1. Cuida-se de recurso de apelação
interposto contra a sentença que julgou improcedente pedido em ação civil
pública formulada pelo Ministério Público, objetivando obrigação de fazer,
consistente na criação de programa oficial de auxílio, orientação e tratamento
de alcoólatras e toxicômanos, a partir de 10 de janeiro de 1998, pena de multa
diária.
A
douta Procuradoria de Justiça pugnou pela reforma do julgado.

Requisito:
Você pode copiar literalmente o trecho sobre o recurso de apelação, começando nas palavras "1. Cuida-se de" e parando logo depois de "reforma do julgado."?

[Dados extraídos de uma coleção]
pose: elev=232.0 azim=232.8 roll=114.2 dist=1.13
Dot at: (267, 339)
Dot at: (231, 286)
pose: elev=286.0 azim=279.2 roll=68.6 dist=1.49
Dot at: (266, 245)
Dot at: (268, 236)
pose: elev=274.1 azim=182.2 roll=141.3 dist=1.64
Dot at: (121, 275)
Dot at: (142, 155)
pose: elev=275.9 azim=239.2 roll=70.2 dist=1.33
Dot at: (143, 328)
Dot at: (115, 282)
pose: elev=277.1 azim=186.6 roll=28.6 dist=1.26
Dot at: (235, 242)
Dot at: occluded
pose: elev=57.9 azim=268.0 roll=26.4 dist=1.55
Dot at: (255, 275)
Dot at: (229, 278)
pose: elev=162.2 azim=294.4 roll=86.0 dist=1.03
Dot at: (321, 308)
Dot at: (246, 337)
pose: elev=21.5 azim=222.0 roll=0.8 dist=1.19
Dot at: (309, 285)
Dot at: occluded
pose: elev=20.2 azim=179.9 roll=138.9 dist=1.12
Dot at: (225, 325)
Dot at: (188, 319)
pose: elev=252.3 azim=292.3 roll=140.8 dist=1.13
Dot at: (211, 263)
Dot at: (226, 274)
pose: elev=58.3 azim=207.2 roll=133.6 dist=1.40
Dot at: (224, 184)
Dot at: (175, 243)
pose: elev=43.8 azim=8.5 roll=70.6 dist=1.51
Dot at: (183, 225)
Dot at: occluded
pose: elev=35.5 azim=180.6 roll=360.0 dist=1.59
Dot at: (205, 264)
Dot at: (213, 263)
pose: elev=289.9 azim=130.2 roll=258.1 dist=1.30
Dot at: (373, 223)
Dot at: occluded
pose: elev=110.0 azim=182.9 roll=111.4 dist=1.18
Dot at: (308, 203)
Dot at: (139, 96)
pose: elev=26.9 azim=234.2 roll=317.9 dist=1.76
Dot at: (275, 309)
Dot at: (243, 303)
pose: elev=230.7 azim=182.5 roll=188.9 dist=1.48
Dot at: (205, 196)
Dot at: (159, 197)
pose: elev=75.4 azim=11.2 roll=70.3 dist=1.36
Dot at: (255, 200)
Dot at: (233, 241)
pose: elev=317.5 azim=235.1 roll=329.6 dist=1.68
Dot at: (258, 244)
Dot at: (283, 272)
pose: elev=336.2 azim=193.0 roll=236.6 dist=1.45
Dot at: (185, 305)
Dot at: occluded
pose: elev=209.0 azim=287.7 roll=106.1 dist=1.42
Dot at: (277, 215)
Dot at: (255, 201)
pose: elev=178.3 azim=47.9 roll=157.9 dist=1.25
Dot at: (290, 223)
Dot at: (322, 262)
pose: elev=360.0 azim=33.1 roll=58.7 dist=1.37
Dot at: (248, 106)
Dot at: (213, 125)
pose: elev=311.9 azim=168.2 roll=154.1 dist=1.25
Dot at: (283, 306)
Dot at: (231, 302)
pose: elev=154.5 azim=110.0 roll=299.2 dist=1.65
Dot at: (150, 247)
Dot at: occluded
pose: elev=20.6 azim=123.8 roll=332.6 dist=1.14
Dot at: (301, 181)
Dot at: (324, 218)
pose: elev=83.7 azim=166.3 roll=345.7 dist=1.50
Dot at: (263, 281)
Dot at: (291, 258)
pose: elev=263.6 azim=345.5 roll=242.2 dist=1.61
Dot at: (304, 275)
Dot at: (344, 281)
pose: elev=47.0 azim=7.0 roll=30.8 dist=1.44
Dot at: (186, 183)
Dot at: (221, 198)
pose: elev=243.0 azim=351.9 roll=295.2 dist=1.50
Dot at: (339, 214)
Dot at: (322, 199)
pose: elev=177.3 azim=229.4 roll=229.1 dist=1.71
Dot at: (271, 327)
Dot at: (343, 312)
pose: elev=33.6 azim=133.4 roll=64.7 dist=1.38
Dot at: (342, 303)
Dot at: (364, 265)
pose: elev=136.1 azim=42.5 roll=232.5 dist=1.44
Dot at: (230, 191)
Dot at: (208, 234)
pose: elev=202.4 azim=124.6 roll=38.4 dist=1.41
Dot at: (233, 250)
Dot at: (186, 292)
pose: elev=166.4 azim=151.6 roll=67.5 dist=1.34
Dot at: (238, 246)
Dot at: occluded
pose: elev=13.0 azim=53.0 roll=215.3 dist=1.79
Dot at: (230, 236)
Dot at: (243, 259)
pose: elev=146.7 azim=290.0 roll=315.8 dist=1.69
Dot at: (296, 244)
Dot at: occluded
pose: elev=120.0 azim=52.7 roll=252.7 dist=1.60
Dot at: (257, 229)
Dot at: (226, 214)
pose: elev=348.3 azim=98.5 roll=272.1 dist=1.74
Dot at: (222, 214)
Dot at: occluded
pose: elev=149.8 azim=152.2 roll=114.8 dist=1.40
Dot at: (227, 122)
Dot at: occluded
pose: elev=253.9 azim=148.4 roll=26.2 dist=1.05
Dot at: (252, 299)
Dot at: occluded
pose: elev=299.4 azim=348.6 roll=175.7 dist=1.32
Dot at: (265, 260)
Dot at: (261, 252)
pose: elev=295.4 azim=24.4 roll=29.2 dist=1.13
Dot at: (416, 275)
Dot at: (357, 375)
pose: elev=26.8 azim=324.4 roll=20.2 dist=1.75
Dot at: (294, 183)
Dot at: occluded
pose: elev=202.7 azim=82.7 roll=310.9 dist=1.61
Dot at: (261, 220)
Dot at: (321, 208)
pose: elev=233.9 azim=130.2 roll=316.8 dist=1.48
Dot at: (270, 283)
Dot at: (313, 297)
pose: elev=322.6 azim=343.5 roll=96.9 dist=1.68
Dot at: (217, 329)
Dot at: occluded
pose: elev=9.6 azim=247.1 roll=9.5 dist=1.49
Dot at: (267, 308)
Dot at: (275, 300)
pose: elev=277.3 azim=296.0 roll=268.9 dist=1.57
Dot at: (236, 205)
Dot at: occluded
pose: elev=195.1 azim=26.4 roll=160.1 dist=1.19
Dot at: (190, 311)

Solução da tarefa:
1. Cuida-se de recurso de apelação
interposto contra a sentença que julgou improcedente pedido em ação civil
pública formulada pelo Ministério Público, objetivando obrigação de fazer,
consistente na criação de programa oficial de auxílio, orientação e tratamento
de alcoólatras e toxicômanos, a partir de 10 de janeiro de 1998, pena de multa
diária.
A
douta Procuradoria de Justiça pugnou pela reforma do julgado.